The RSPCA recently released a detailed report highlighting the positive impact the RSPCA Approved Farming Scheme is having on the lives of Australian farm animals.

Established in 1996, the Scheme is in its 25th year and continues to play a key role in the RSPCA’s efforts to drive continuous improvements for farm animal welfare.

During this time, the Scheme has seen more than three billion of Australia’s most intensively farmed animals—egg-laying hens, pigs, meat chickens, turkeys and farmed Atlantic salmon—benefit from higher welfare farming conditions.  

In 2020 more than 585 million animals were raised under the Scheme and in accordance with its detailed animal welfare Standards. The vast majority of these animals were meat chickens, with 87 per cent of Australia’s total meat chicken production now meeting the RSPCA Standard.

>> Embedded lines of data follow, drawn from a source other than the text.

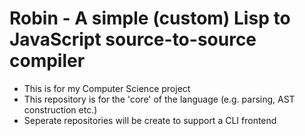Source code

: # Robin - A simple (custom) Lisp to JavaScript source-to-source compiler

* This is for my Computer Science project
* This repository is for the 'core' of the language (e.g. parsing, AST construction etc.)
* Seperate repositories will be create to support a CLI frontend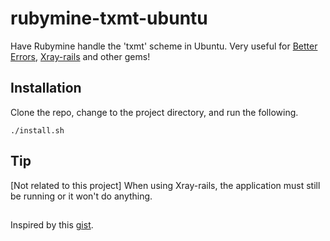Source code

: # rubymine-txmt-ubuntu
Have Rubymine handle the 'txmt' scheme in Ubuntu.  Very useful for [Better Errors](https://github.com/charliesome/better_errors), [Xray-rails](https://github.com/brentd/xray-rails) and other gems!

## Installation
Clone the repo, change to the project directory, and run the following.

    ./install.sh

## Tip
[Not related to this project] When using Xray-rails, the application must still be running or it won't do anything. 

## 
Inspired by this [gist](https://gist.github.com/gregd/1305906).
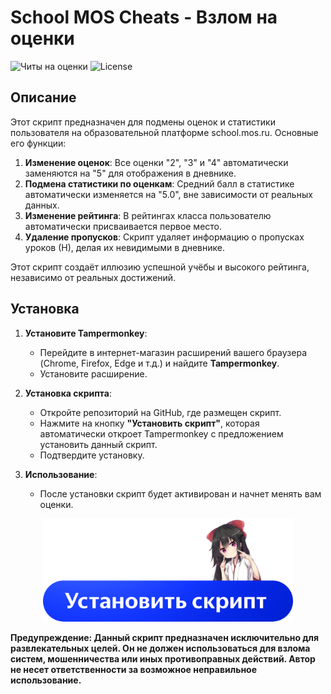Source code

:# School MOS Cheats - Взлом на оценки
![Читы на оценки](https://github.com/user-attachments/assets/1d3091bf-5544-4bfb-91a3-27e2704e2e2b)
![License](https://img.shields.io/github/license/johnturner4004/readme-generator.svg?style=for-the-badge)

## Описание
Этот скрипт предназначен для подмены оценок и статистики пользователя на образовательной платформе school.mos.ru. Основные его функции:

1. **Изменение оценок**: Все оценки "2", "3" и "4" автоматически заменяются на "5" для отображения в дневнике.
2. **Подмена статистики по оценкам**: Средний балл в статистике автоматически изменяется на "5.0", вне зависимости от реальных данных.
3. **Изменение рейтинга**: В рейтингах класса пользователю автоматически присваивается первое место.
4. **Удаление пропусков**: Скрипт удаляет информацию о пропусках уроков (Н), делая их невидимыми в дневнике.

Этот скрипт создаёт иллюзию успешной учёбы и высокого рейтинга, независимо от реальных достижений.

## Установка
1. **Установите Tampermonkey**:
   - Перейдите в интернет-магазин расширений вашего браузера (Chrome, Firefox, Edge и т.д.) и найдите **Tampermonkey**.
   - Установите расширение.

2. **Установка скрипта**:
   - Откройте репозиторий на GitHub, где размещен скрипт.
   - Нажмите на кнопку **"Установить скрипт"**, которая автоматически откроет Tampermonkey с предложением установить данный скрипт.
   - Подтвердите установку.

3. **Использование**:
   - После установки скрипт будет активирован и начнет менять вам оценки.

<p align="center">
  <a href="https://github.com/Diramix/School-MOS-Cheats/raw/main/smc.user.js" class="image-button">
      <img width="400" src="https://github.com/Diramix/School-MOS-Cheats/blob/main/doc/install_button.png?raw=true" alt="Install Button">
  </a>
</p>

**Предупреждение: Данный скрипт предназначен исключительно для развлекательных целей. Он не должен использоваться для взлома систем, мошенничества или иных противоправных действий. Автор не несет ответственности за возможное неправильное использование.**
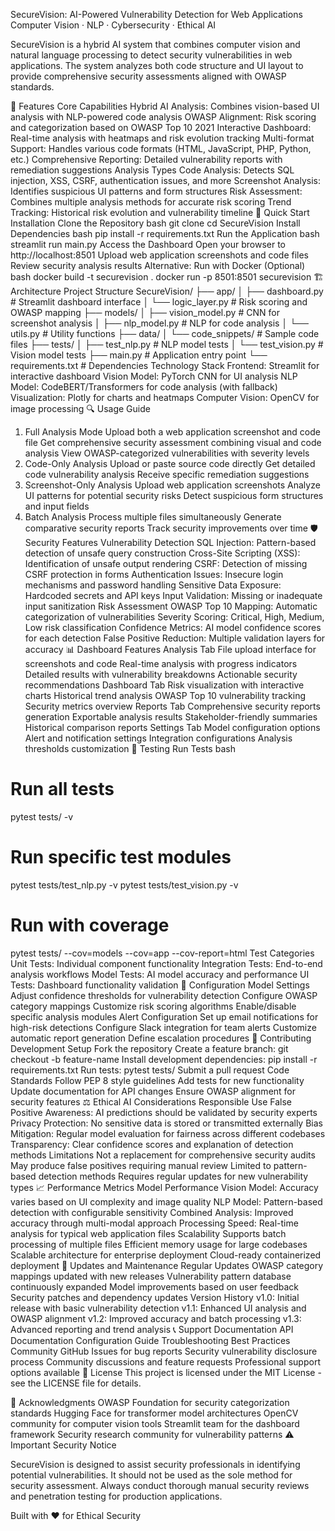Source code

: SecureVision: AI-Powered Vulnerability Detection for Web Applications
Computer Vision · NLP · Cybersecurity · Ethical AI

SecureVision is a hybrid AI system that combines computer vision and natural language processing to detect security vulnerabilities in web applications. The system analyzes both code structure and UI layout to provide comprehensive security assessments aligned with OWASP standards.

🎯 Features
Core Capabilities
Hybrid AI Analysis: Combines vision-based UI analysis with NLP-powered code analysis
OWASP Alignment: Risk scoring and categorization based on OWASP Top 10 2021
Interactive Dashboard: Real-time analysis with heatmaps and risk evolution tracking
Multi-format Support: Handles various code formats (HTML, JavaScript, PHP, Python, etc.)
Comprehensive Reporting: Detailed vulnerability reports with remediation suggestions
Analysis Types
Code Analysis: Detects SQL injection, XSS, CSRF, authentication issues, and more
Screenshot Analysis: Identifies suspicious UI patterns and form structures
Risk Assessment: Combines multiple analysis methods for accurate risk scoring
Trend Tracking: Historical risk evolution and vulnerability timeline
🚀 Quick Start
Installation
Clone the Repository
bash
git clone <repository-url>
cd SecureVision
Install Dependencies
bash
pip install -r requirements.txt
Run the Application
bash
streamlit run main.py
Access the Dashboard
Open your browser to http://localhost:8501
Upload web application screenshots and code files
Review security analysis results
Alternative: Run with Docker (Optional)
bash
docker build -t securevision .
docker run -p 8501:8501 securevision
🏗️ Architecture
Project Structure
SecureVision/
├── app/
│   ├── dashboard.py          # Streamlit dashboard interface
│   └── logic_layer.py        # Risk scoring and OWASP mapping
├── models/
│   ├── vision_model.py       # CNN for screenshot analysis
│   ├── nlp_model.py          # NLP for code analysis
│   └── utils.py              # Utility functions
├── data/
│   └── code_snippets/        # Sample code files
├── tests/
│   ├── test_nlp.py          # NLP model tests
│   └── test_vision.py       # Vision model tests
├── main.py                   # Application entry point
└── requirements.txt          # Dependencies
Technology Stack
Frontend: Streamlit for interactive dashboard
Vision Model: PyTorch CNN for UI analysis
NLP Model: CodeBERT/Transformers for code analysis (with fallback)
Visualization: Plotly for charts and heatmaps
Computer Vision: OpenCV for image processing
🔍 Usage Guide
1. Full Analysis Mode
Upload both a web application screenshot and code file
Get comprehensive security assessment combining visual and code analysis
View OWASP-categorized vulnerabilities with severity levels
2. Code-Only Analysis
Upload or paste source code directly
Get detailed code vulnerability analysis
Receive specific remediation suggestions
3. Screenshot-Only Analysis
Upload web application screenshots
Analyze UI patterns for potential security risks
Detect suspicious form structures and input fields
4. Batch Analysis
Process multiple files simultaneously
Generate comparative security reports
Track security improvements over time
🛡️ Security Features
Vulnerability Detection
SQL Injection: Pattern-based detection of unsafe query construction
Cross-Site Scripting (XSS): Identification of unsafe output rendering
CSRF: Detection of missing CSRF protection in forms
Authentication Issues: Insecure login mechanisms and password handling
Sensitive Data Exposure: Hardcoded secrets and API keys
Input Validation: Missing or inadequate input sanitization
Risk Assessment
OWASP Top 10 Mapping: Automatic categorization of vulnerabilities
Severity Scoring: Critical, High, Medium, Low risk classification
Confidence Metrics: AI model confidence scores for each detection
False Positive Reduction: Multiple validation layers for accuracy
📊 Dashboard Features
Analysis Tab
File upload interface for screenshots and code
Real-time analysis with progress indicators
Detailed results with vulnerability breakdowns
Actionable security recommendations
Dashboard Tab
Risk visualization with interactive charts
Historical trend analysis
OWASP Top 10 vulnerability tracking
Security metrics overview
Reports Tab
Comprehensive security reports generation
Exportable analysis results
Stakeholder-friendly summaries
Historical comparison reports
Settings Tab
Model configuration options
Alert and notification settings
Integration configurations
Analysis thresholds customization
🧪 Testing
Run Tests
bash
# Run all tests
pytest tests/ -v

# Run specific test modules
pytest tests/test_nlp.py -v
pytest tests/test_vision.py -v

# Run with coverage
pytest tests/ --cov=models --cov=app --cov-report=html
Test Categories
Unit Tests: Individual component functionality
Integration Tests: End-to-end analysis workflows
Model Tests: AI model accuracy and performance
UI Tests: Dashboard functionality validation
🔧 Configuration
Model Settings
Adjust confidence thresholds for vulnerability detection
Configure OWASP category mappings
Customize risk scoring algorithms
Enable/disable specific analysis modules
Alert Configuration
Set up email notifications for high-risk detections
Configure Slack integration for team alerts
Customize automatic report generation
Define escalation procedures
🤝 Contributing
Development Setup
Fork the repository
Create a feature branch: git checkout -b feature-name
Install development dependencies: pip install -r requirements.txt
Run tests: pytest tests/
Submit a pull request
Code Standards
Follow PEP 8 style guidelines
Add tests for new functionality
Update documentation for API changes
Ensure OWASP alignment for security features
⚖️ Ethical AI Considerations
Responsible Use
False Positive Awareness: AI predictions should be validated by security experts
Privacy Protection: No sensitive data is stored or transmitted externally
Bias Mitigation: Regular model evaluation for fairness across different codebases
Transparency: Clear confidence scores and explanation of detection methods
Limitations
Not a replacement for comprehensive security audits
May produce false positives requiring manual review
Limited to pattern-based detection methods
Requires regular updates for new vulnerability types
📈 Performance Metrics
Model Performance
Vision Model: Accuracy varies based on UI complexity and image quality
NLP Model: Pattern-based detection with configurable sensitivity
Combined Analysis: Improved accuracy through multi-modal approach
Processing Speed: Real-time analysis for typical web application files
Scalability
Supports batch processing of multiple files
Efficient memory usage for large codebases
Scalable architecture for enterprise deployment
Cloud-ready containerized deployment
🔄 Updates and Maintenance
Regular Updates
OWASP category mappings updated with new releases
Vulnerability pattern database continuously expanded
Model improvements based on user feedback
Security patches and dependency updates
Version History
v1.0: Initial release with basic vulnerability detection
v1.1: Enhanced UI analysis and OWASP alignment
v1.2: Improved accuracy and batch processing
v1.3: Advanced reporting and trend analysis
📞 Support
Documentation
API Documentation
Configuration Guide
Troubleshooting
Best Practices
Community
GitHub Issues for bug reports
Security vulnerability disclosure process
Community discussions and feature requests
Professional support options available
📄 License
This project is licensed under the MIT License - see the LICENSE file for details.

🙏 Acknowledgments
OWASP Foundation for security categorization standards
Hugging Face for transformer model architectures
OpenCV community for computer vision tools
Streamlit team for the dashboard framework
Security research community for vulnerability patterns
⚠️ Important Security Notice

SecureVision is designed to assist security professionals in identifying potential vulnerabilities. It should not be used as the sole method for security assessment. Always conduct thorough manual security reviews and penetration testing for production applications.

Built with ❤️ for Ethical Security

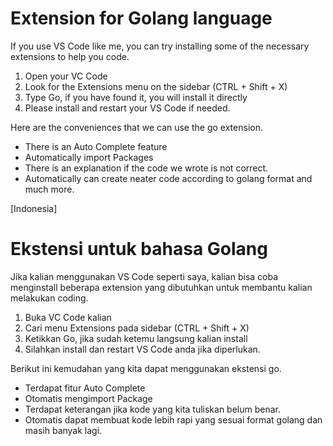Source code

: # Extension for Golang language

If you use VS Code like me, you can try installing some of the necessary extensions to help you code.

1. Open your VC Code
2. Look for the Extensions menu on the sidebar (CTRL + Shift + X)
3. Type Go, if you have found it, you will install it directly
4. Please install and restart your VS Code if needed.

Here are the conveniences that we can use the go extension.

- There is an Auto Complete feature
- Automatically import Packages
- There is an explanation if the code we wrote is not correct.
- Automatically can create neater code according to golang format and much more.

[Indonesia]

# Ekstensi untuk bahasa Golang

Jika kalian menggunakan VS Code seperti saya, kalian bisa coba menginstall beberapa extension yang dibutuhkan untuk membantu kalian melakukan coding.

1. Buka VC Code kalian
2. Cari menu Extensions pada sidebar (CTRL + Shift + X)
3. Ketikkan Go, jika sudah ketemu langsung kalian install
4. Silahkan install dan restart VS Code anda jika diperlukan.

Berikut ini kemudahan yang kita dapat menggunakan ekstensi go.

- Terdapat fitur Auto Complete
- Otomatis mengimport Package
- Terdapat keterangan jika kode yang kita tuliskan belum benar.
- Otomatis dapat membuat kode lebih rapi yang sesuai format golang dan masih banyak lagi.
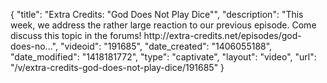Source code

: {
    "title": "Extra Credits: \"God Does Not Play Dice\"",
    "description": "This week, we address the rather large reaction to our previous episode. Come discuss this topic in the forums! http:\/\/extra-credits.net\/episodes\/god-does-no...",
    "videoid": "191685",
    "date_created": "1406055188",
    "date_modified": "1418181772",
    "type": "captivate",
    "layout": "video",
    "url": "\/v\/extra-credits-god-does-not-play-dice\/191685"
}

“Our Scheme is like no other in Australia. We have comprehensive standards that are focused on improving animal welfare, as well as a certification process that’s tough and stringent,” RSPCA Australia CEO Richard Mussell said.

Developed by RSPCA Australia’s science team, the RSPCA Standards are informed by animal welfare science, RSPCA policy and leading farming practices in Australia and overseas.  

Farms participating in the Scheme must meet the RSPCA’s animal welfare standards and be subject to a demanding, ongoing certification process. A key part of this is frequent assessments by specially trained RSPCA assessors.

“Participating farms are part of the Scheme because animal welfare is important to them,” Mussell said. 

“They also want Australians to see the RSPCA Approved certification on their products when they are grocery shopping or dining out, and know that the only way to get this certification is to be rigorously assessed by the RSPCA.

“Australians should also know that when they choose the RSPCA Approved certification, it is leading to an increased uptake of higher welfare farming practices along the supply chain. And that’s a good thing because making sure all animals—including those farmed for food—have a good quality of life, is paramount.”